May 15 (Bloomberg) -- Former U.K. Energy Secretary Ed Miliband entered the contest to become leader of the opposition Labour Party, pitting him against his older brother David, the only other candidate so far to have declared.
“I have decided to stand to be leader of the Labour party.” Ed Miliband said during a televised speech in central London. “I think it should be a fraternal contest, and not just in terms of myself and David but all the candidates at this election.”
The Miliband brothers both served in the cabinet of Gordon Brown, who resigned as prime minister on May 11, ending 13 years in Labour power. Former Foreign Secretary David Miliband, 44, declared his candidacy a day later.
Ed, four years younger than his brother, worked as a researcher and speechwriter for Labour’s deputy leader Harriet Harman before serving in Brown’s office while the party was in opposition in 1994. When Labour took power in 1997, he became an adviser to Brown at the Treasury until 2002 when he went to Harvard University to lecture on economics.
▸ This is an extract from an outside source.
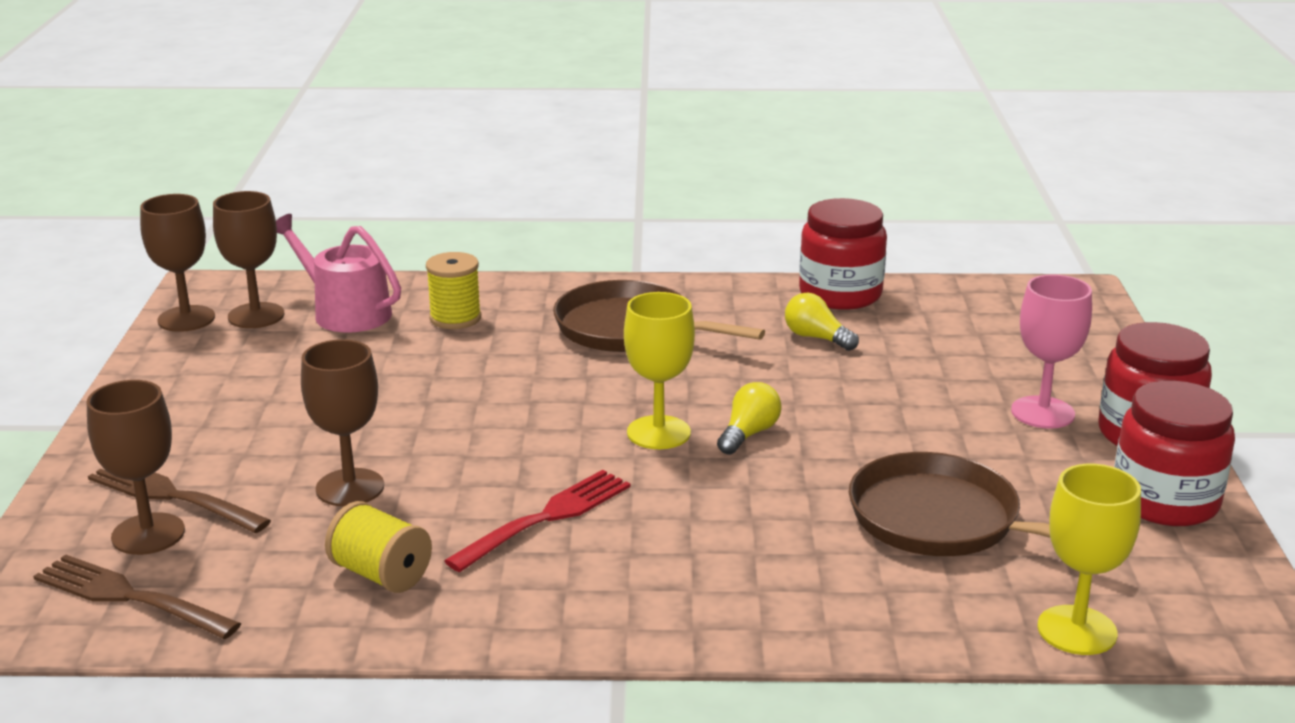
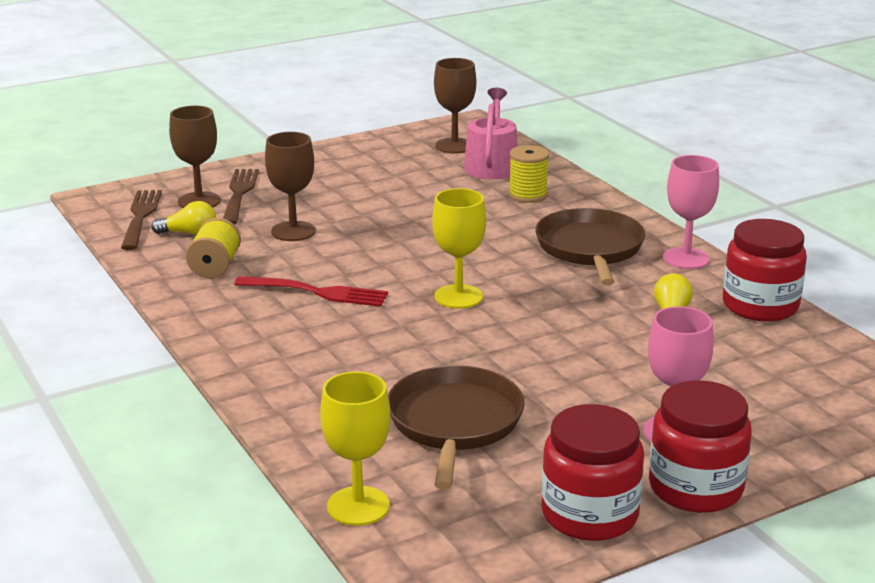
camera: 60 degrees right, 0 degrees up
brown goblet [140,194,215,332] -> none
yellow light bulb [717,382,782,455] -> yellow light bulb moved to [151,201,216,235]
none -> pink goblet [663,155,719,269]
Miliband was elected to parliament in 2005 and appointed Energy Secretary in 2008.
“My message to the British people is, we will learn from our mistakes,” Ed Miliband said. “ And my message to our party is this: we have to use this leadership campaign as a first step on the road back to power because that is where we should be as a political party.”
David, nicknamed “Brains” by Tony Blair when he served in the former prime minister’s policy unit, became a lawmaker for the northeastern district of South Shields in 2001. He entered the Cabinet four years later, serving as environment secretary before moving to the Foreign Office.
“David is seen as more cerebral, more reflective and a little remote,” said Bill Jones, professor of politics at Liverpool Hope University. “Ed wears his cleverness more lightly, is a better communicator and has more of a common touch.”
The son of Ralph Miliband, a Marxist intellectual whose books include “The State in Capitalist Society,” Ed Miliband has degrees from both Oxford University and the London School of Economics. In Parliament he represents the district of Doncaster North in northern England.
“David is seen as a Blairite toward the right of the party. Ed, as someone who was very close to Gordon Brown, is seen as more of the left of the party, although I’m not sure how long these labels will last,” said Jones.
Former Work and Pensions Secretary Yvette Cooper has ruled herself out of the race to be Labour leader, while her husband, Ed Balls, the former schools secretary, has not declared his intentions. Other candidates may include Labour lawmaker Jon Cruddas.
Harman, Labour’s caretaker leader, former Home Secretary Alan Johnson and former Justice Secretary Jack Straw have also said they won’t seek the leadership.
The Labour Party’s National Executive Committee will meet on May 18 to set the timetable for the leadership contest.